Extra risk transfer to the Contractor
In a number of CEE States such as Poland and Romania, key risks borne by the Contractor under the Silver Book are now being allocated to the Contractor, even in design and build projects where the Silver Book is not suitable. Those risks include errors in the Setting Out data, inaccurate or incomplete Site data, Unforeseeable physical conditions and errors in the Employer’s Requirements.
Setting out data
The key difference between the two forms of contract is that, under the Yellow Book, the Contractor is entitled to time and Cost plus profit for work that was necessitated by an error in the setting-out data, which an experienced contractor could not reasonably have discovered. However, under the Silver Book, the Contractor takes responsibility for any errors in the setting out data contained within the Employer’s Requirements.
Inaccurate or incomplete Site data
Under Sub-Clause 4.10 of both the Yellow Book and the Silver Book, the Employer must make available to the Contractor all relevant data in the Employer’s possession on sub-surface and hydrological conditions on the Site. Some employers in CEE countries have sought either to expressly exclude the Employer’s responsibility for the accuracy or completeness of such data, as in the Silver Book, or (for example, in Poland) to insert a wording limiting that obligation to the tender stage and expressly excluding the Contractor’s right to claim for an extension of time and/or additional payment in the event of inaccurate or incomplete information.
Unforeseeable physical conditions
The risk of encountering unforeseeable adverse physical conditions, in particular ground conditions, may be one of the greatest risks in a construction project. The FIDIC Yellow and Silver Books provide two radically different approaches. Under the Yellow Book, that risk is borne by the Employer to the extent that such physical conditions could not reasonably be foreseeable by an experienced contractor. However, the Silver Book generally places that risk on the Contractor.
The most extreme example of risk transfer for unforeseeable physical conditions is once again in Romania, where the wording of the Silver Book has replaced Sub-Clause 4.7 of the Yellow Book for public work contracts in the road sector.
Errors in the Employer’s Requirements
Instead of tackling errors in the Employer’s Requirements by improving the quality of the project documentation, some employers have chosen simply to adopt the regime of design responsibility of the Silver Book by allocating that risk to the Contractor. The problem is that they did so without allowing sufficient time at tender stage and certainly without accepting the cost premium attached to this significant risk.
Cap on adjustments to the Contract Price
To obtain almost a guarantee of certainty with the Contract Price, the Romanian Government went as far as including a cap on any adjustment to the Contract Price, save for adjustments resulting from changes in legislation under Sub-Clause 13.7 and changes in costs under Sub-Clause 13.8 (if the Contract include a price escalation mechanism). Its form of contract provided that the Contract Price shall not be increased by more than 10% of the Accepted Contract Amount, meaning that any payment of variations instructed by the Engineer will be capped to that level.
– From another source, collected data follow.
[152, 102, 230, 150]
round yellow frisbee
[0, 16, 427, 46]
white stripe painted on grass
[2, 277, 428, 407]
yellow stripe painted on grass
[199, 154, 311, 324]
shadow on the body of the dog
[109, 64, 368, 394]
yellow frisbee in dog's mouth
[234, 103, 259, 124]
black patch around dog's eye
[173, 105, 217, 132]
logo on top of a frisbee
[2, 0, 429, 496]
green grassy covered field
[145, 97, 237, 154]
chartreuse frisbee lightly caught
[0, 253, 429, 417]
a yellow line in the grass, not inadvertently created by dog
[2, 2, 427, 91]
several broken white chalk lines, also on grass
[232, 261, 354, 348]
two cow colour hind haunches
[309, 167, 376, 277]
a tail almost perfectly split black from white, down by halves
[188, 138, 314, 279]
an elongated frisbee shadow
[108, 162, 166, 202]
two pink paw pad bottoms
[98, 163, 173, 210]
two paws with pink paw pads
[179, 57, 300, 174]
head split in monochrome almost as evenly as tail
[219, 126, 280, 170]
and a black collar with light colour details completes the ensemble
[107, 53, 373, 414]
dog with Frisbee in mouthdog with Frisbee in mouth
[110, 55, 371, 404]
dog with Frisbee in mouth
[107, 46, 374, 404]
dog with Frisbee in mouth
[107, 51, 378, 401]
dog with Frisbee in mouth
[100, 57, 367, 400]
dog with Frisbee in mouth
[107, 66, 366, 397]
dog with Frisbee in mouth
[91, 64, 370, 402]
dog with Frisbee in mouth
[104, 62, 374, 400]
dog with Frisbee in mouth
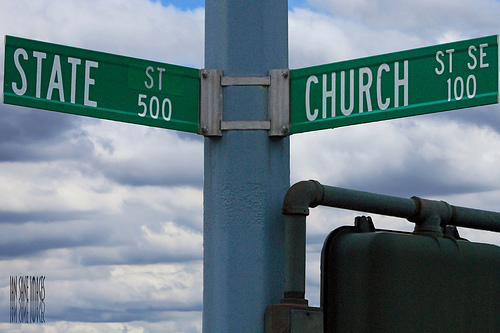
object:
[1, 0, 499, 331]
sky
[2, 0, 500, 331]
clouds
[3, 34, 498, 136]
sigs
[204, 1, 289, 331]
pole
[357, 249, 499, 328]
umbers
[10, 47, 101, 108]
words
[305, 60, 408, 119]
letters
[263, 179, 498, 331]
poles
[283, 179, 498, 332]
pipe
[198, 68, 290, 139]
bolts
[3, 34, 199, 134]
sign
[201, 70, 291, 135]
metal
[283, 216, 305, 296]
rod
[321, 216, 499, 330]
box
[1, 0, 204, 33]
light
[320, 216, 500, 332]
back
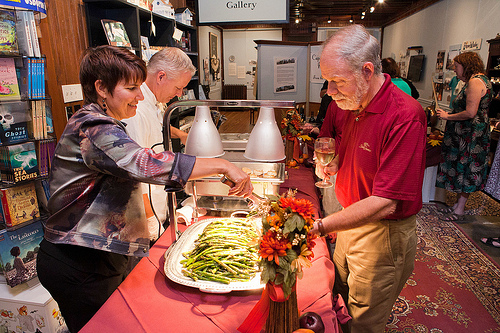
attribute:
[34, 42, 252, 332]
person — serving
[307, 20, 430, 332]
man — drinking, older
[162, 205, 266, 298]
plate — silver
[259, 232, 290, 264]
flower — orange, artificial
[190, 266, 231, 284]
asparagus — green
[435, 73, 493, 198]
dress — black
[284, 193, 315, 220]
flower — orange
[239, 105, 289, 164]
lamp — heated, silver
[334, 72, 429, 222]
shirt — red, collared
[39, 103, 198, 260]
jacket — printed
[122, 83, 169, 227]
shirt — white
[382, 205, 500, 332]
carpet — oriental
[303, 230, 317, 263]
flower — orange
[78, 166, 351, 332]
table cloth — red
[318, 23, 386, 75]
hair — thinning, grey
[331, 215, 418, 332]
pants — khaki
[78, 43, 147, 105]
hair — short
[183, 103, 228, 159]
lamp — heated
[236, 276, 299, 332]
bow — red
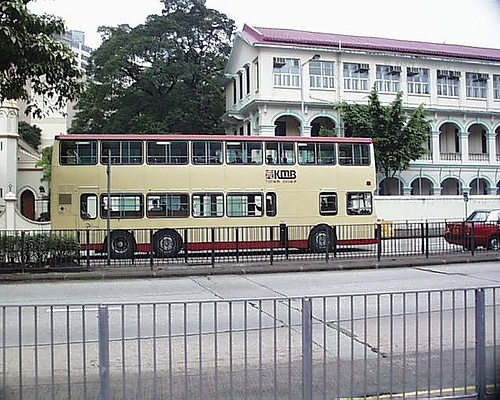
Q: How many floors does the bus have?
A: Two.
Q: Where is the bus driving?
A: On the street.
Admittedly, the Employer’s clear objective in some CEE countries is to obtain a higher degree of certainty. This is because many public works projects in those countries rely on EU financing (frequently in the region of 75-85% of the original Contract Price) and very limited state funds exist to finance a cost overrun on these projects.
However, some CEE countries may have taken that objective a step too far. For example, the Romanian government’s approach has attracted a great deal of attention among contractors bidding for highways work in the region, and, beyond Romania, there is a growing trend for significant risks, traditionally borne by the Employer under the FIDIC Yellow Book, to be transferred to the Contractor.
I would argue that this trend calls for a rapid change in EU secondary legislation to ensure that EU-financed contracts reflect FIDIC’s principles of balanced risk sharing.